Mi., 08.11.2017

Expertengremium plädiert für umfassende Schnittarbeiten an den Steilhängen Doberg soll wieder sichtbar werden

Karin Bohrer (Untere Naturschutzbehörde) und Rudolf Höcker (Höhere Naturschutzbehörde) vor dem Naturschutzkegel. Dieser ist teilweise schon freigeschnitten worden und zeigt deutlich die markanten Schichtungen des Bodendenkmals

Karin Bohrer (Untere Naturschutzbehörde) und Rudolf Höcker (Höhere Naturschutzbehörde) vor dem Naturschutzkegel. Dieser ist teilweise schon freigeschnitten worden und zeigt deutlich die markanten Schichtungen des Bodendenkmals Foto: Hilko Raske

Von Hilko Raske

Bünde   (WB). Der Doberg gilt bei den Bündern als attraktives Naherholungsziel. Dass er nicht nur ein Naturschutzgebiet, sondern auch ein bedeutsames Bodendenkmal ist, sind sich die Besucher dabei nicht immer bewusst.
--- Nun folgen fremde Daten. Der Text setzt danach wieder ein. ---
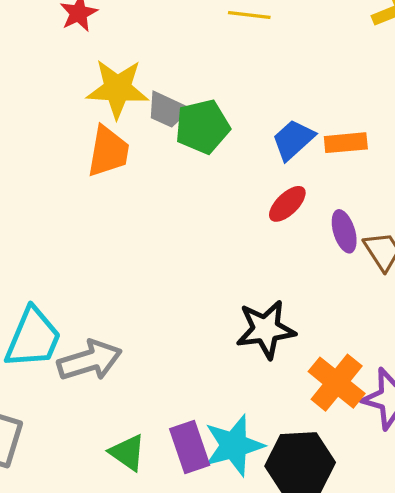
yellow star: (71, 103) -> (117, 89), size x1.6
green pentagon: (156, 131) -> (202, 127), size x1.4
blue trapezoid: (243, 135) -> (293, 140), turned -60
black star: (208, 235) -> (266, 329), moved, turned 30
Das liegt vielleicht daran, dass seine markanten Steilhänge zugewachsen sind. Das soll sich nun ändern.

Nicht zuletzt deshalb hat am Dienstag ein Gremium aus Fachleuten den Doberg unter die Lupe genommen. Das Besondere daran: Auch Mitglieder des Fördervereins für das Dobergmuseum nahmen an der Begehung teil. Das sieht ein neues Pflege- und Nutzungskonzept für das Gebiet vor. So soll künftig vermieden werden, dass der Doberg primär unter dem Aspekt des Naturschutzes betrachtet wird. In der Vergangenheit hatte das wiederholt zu Irritationen geführt.

Geländebesonderheiten erschweren Pflege

Dass die Besonderheiten des Geländes die Pflege erschweren, wurde während eines Rundgangs deutlich, an dem Rudolf Höcker (Höhere Naturschutzbehörde Detmold), Karin Bohrer (Untere Naturschutzbehörde Kreis Herford), Dr. Rainer Ebel und Fritz Hasenburger (Förderverein Dobergmuseum), Marcus Horst (Untere Denkmalbehörde Bünde) sowie Klaus Nottmeyer und Georg Borchard (Biostation Stift Quernheim) teilnahmen.

Neue Sichtachsen sollen geschaffen werden

Ziel sei es, die für den Doberg typischen Steilhänge freizuschneiden und Sichtachsen zu schaffen, sagte Karin Bohrer. Hier sei zwar in der Vergangenheit schon die Biostation aktiv geworden. Allerdings solle künftig ein nachhaltiger Effekt erzielt werden. Wie man den erreichen kann, war Gegenstand der Diskussion vor Ort. »Ideal wäre eine Beweidung durch Ziegen, die den Bewuchs niedrig halten würden und auch keine Probleme mit den Steilhängen hätten«, sagte Höcker. Das könne aber eine Einzäunung nach sich ziehen und die Aufenthaltsqualität am Doberg schmälern. Baum- und Gehölzrückschnitte seien nur die zweitbeste Lösung. Nichtsdestotrotz wolle man vor allem im Bereich der Aussichtsplattform an der Albert-Schweitzer-Straße zeitnah mit den Schnittarbeiten beginnen. Der südliche Abschnitt des Naturschutzkegels – er befindet sich im Besitz des Kreises Herford – ist bereits freigeschnitten worden. »Noch 1980 war diese Stelle frei von Bewuchs. Man konnte die Erdschichtungen hervorragend erkennen«, so Dr. Ebel.

Trotz der Geländeschwierigkeiten – die Mitarbeiter der Biostation können nur mit Gurten gesichert an den Hängen arbeiten – rechnet Georg Borchard maximal mit zwei Tagen für die Schnittarbeiten am Naturschutzkegel. Das Schnittgut müsse anschließend jedoch entsorgt werden, um zu vermeiden, dass zuviel Nährstoffe in den Boden gelangten. Denn gerade dieser nährstoffarme Boden habe den Doberg zu einem überregional bedeutsamen Biotop für seltene Tier- und Pflanzenarten werden lassen.

Eschensterben am Doberg

Fällarbeiten sind allerdings auch noch aus einem anderen Grund erforderlich. Das Eschensterben – Schuld ist ein winziger Pilz, das Eschenstängelbecherchen – hat auch den Doberg erreicht. »Schon allein aus Gründen der Verkehrssicherheit müssen die hier stehenden Eschen gefällt werden«, betonte Karin Bohrer.